End of an era for Harwell’s ‘Tank Farm’

November 17, 2011

The RSRL Harwell’s Liquid Effluent Treatment Plant (LETP), a complex of buildings that has been providing essential services for the RSRL Harwell site for decades, is approaching the last phase of its operational life, prior to final decommissioning.

Since the late 1940s the LETP, known locally as the ‘Tank Farm’, has been treating active and non-active effluent waste arising from the site, as well as processing and treating historic legacy waste. However, as the UK’s civil nuclear programme on the site has wound down, the need for the LETP’s facilities has diminished. RSRL is constructing a small, more energy efficient, replacement effluent treatment plant near its waste management facility, B462, to clean up the small amount of liquids that will be generated in the future.

The decommissioning team will get an early start on decommissioning by working around sections of the facility needed to process water until the replacement plant comes on line in 2013. Decommissioning of the buildings will be followed by removal of underground structures and cleanup of soil, as necessary. Radioactivity levels in the clean area will be verified to meet the standard to release the area from Harwell's nuclear site licence and the land will be returned to Harwell Oxford for reuse.
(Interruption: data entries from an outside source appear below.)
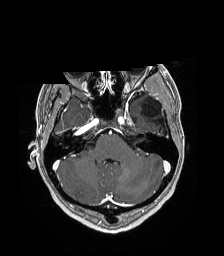
Brain MRI from a brain-tumour surgery series, one axial slice. T1-weighted post-contrast. 1 mm slice thickness. 224 × 256 image matrix, field of view 224 × 256 mm. From the clinical record (not read from this slice): histopathology: Low grade glioma; IDH mutation: no.
Outlined on this slice (expert manual segmentation):
- previous resection cavity: box from (x=143, y=101) to (x=161, y=117) px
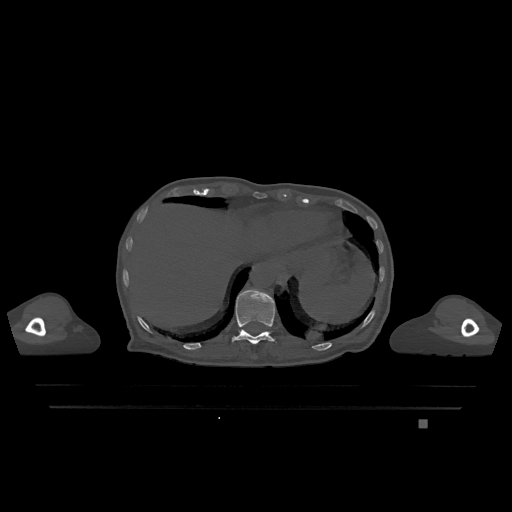
CT including the spine, one axial slice; slice 587 of 1317 in the series (ordered by position); bone window (W 1800 / L 400 HU); 0.5 mm slice thickness; 512 × 512 image matrix, field of view 500 × 500 mm. Patient: female, 74 years. Case-level facts recorded for this patient, not image findings: primary cancer: lung.
Outlined on this slice (semi-automatically segmented with operator editing):
- T11 vertebra: bounding box [x1, y1, x2, y2] px = [231, 289, 277, 344]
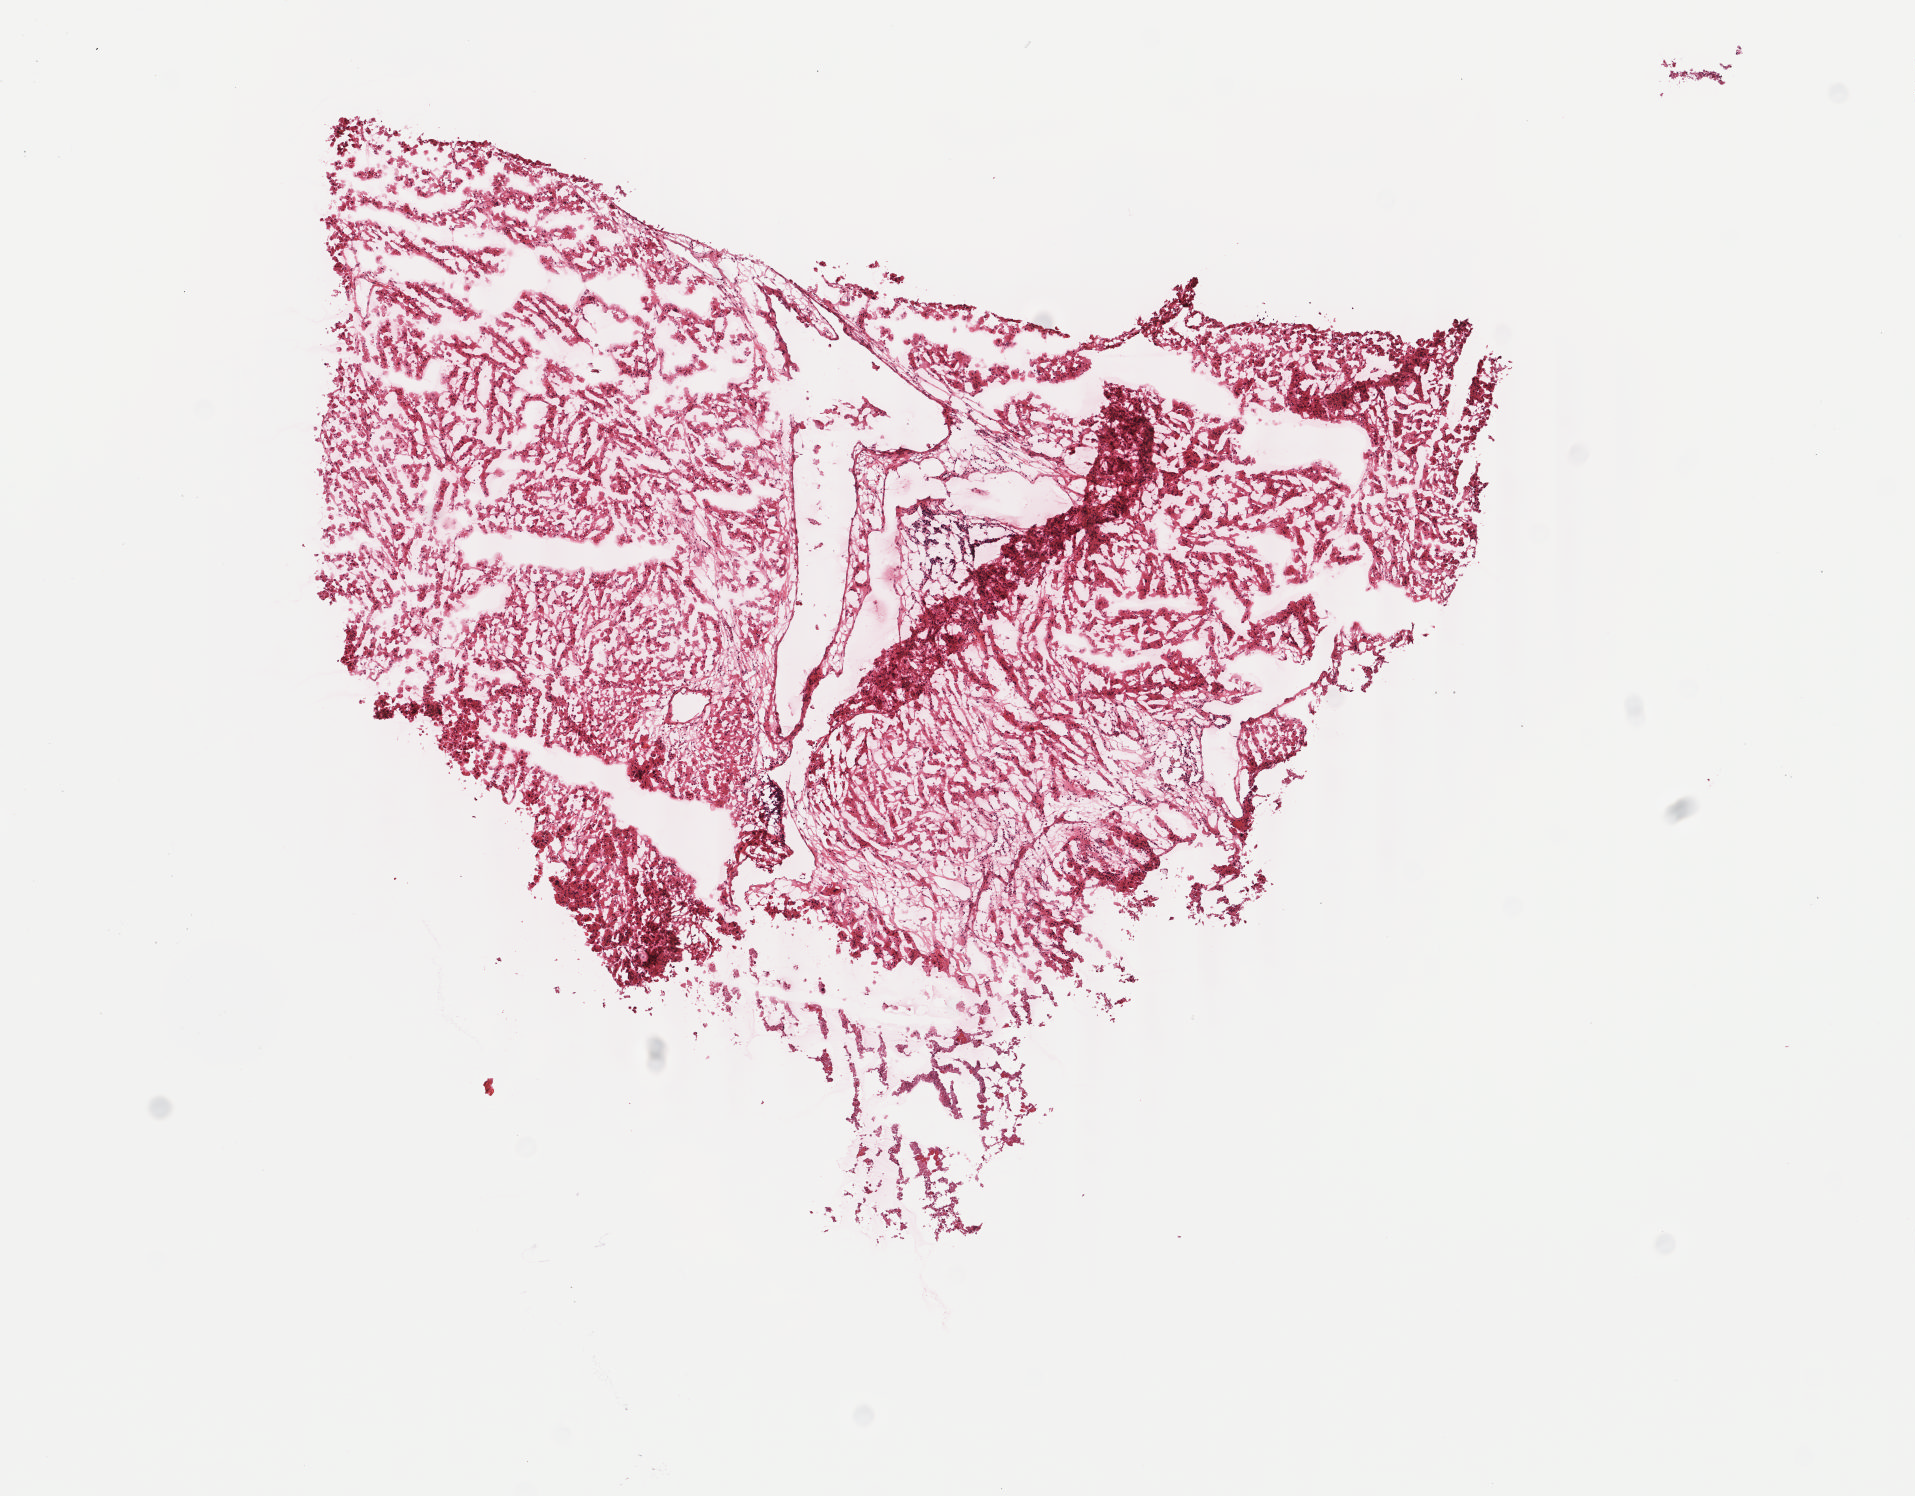
H&E whole-slide image — whole scanned area (about 7.6 x 5.9 mm) shown as a low-resolution overview, frozen section from the top of the tissue portion, sample: primary tumour, adrenal cortex. Female, age 32 years at initial diagnosis. Composition of this section per pathologist review: tumour cells 95%, tumour nuclei 90%.
Diagnosis: Adrenal cortical carcinoma (cortex of adrenal gland).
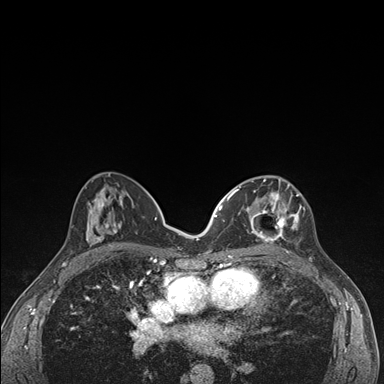
Breast MRI (dynamic contrast-enhanced), one axial slice; position 81 of 176 along the scan axis; dynamic contrast-enhanced series, time point 2 of 7 at this slice position (early post-contrast); 1.5 T; TE 1.5 ms, TR 4.2 ms; 1.1 mm slice thickness; 384 × 384 image matrix. Female patient.
Structures marked on this image (semi-automatically segmented with operator editing):
- enhancing-tissue mask used for the functional tumour volume (all voxels passing the contrast-enhancement thresholds inside the analysis volume; usually the tumour): bounding box (x1, y1, x2, y2) in pixels: (236, 176, 302, 245)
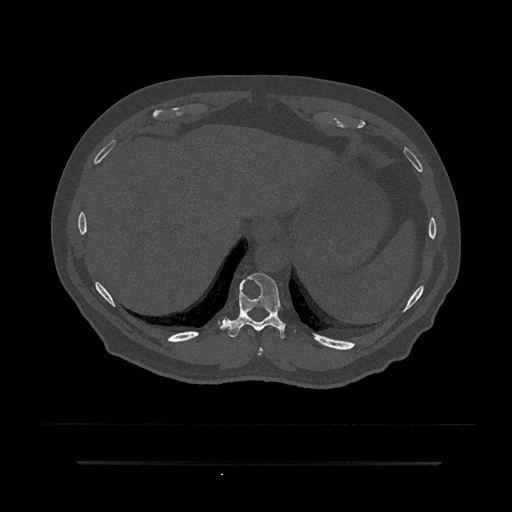
CT including the spine, one axial slice. Position 328 of 797 along the scan axis. Bone window (W 1800 / L 400 HU). 0.5 mm slice thickness. 512 × 512 image matrix. Male patient, age 59 years. Case-level facts recorded for this patient, not image findings: primary cancer: bile ducts; vertebrae with lytic lesions (as recorded): T10.
Annotated regions visible in this slice (semi-automatic segmentation, software-assisted and operator-edited):
- T10 vertebra: bounding box <220,273,296,339> (left, top, right, bottom; pixels)
- T9 vertebra: <258,347,263,355>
“We are on the cusp of commencing final decommissioning of the LETP, prior to final remediation of the whole area,” explained Simon Petty, RSRL Harwell Project Controls Manager. “But in the meantime, and in parallel with its decommissioning objectives, the plant still has an important operational role to fulfil, in terms of sampling, analysing and treating effluent arisings from the main site, processing and encapsulating legacy waste, and maintaining key facilities across the Harwell site.”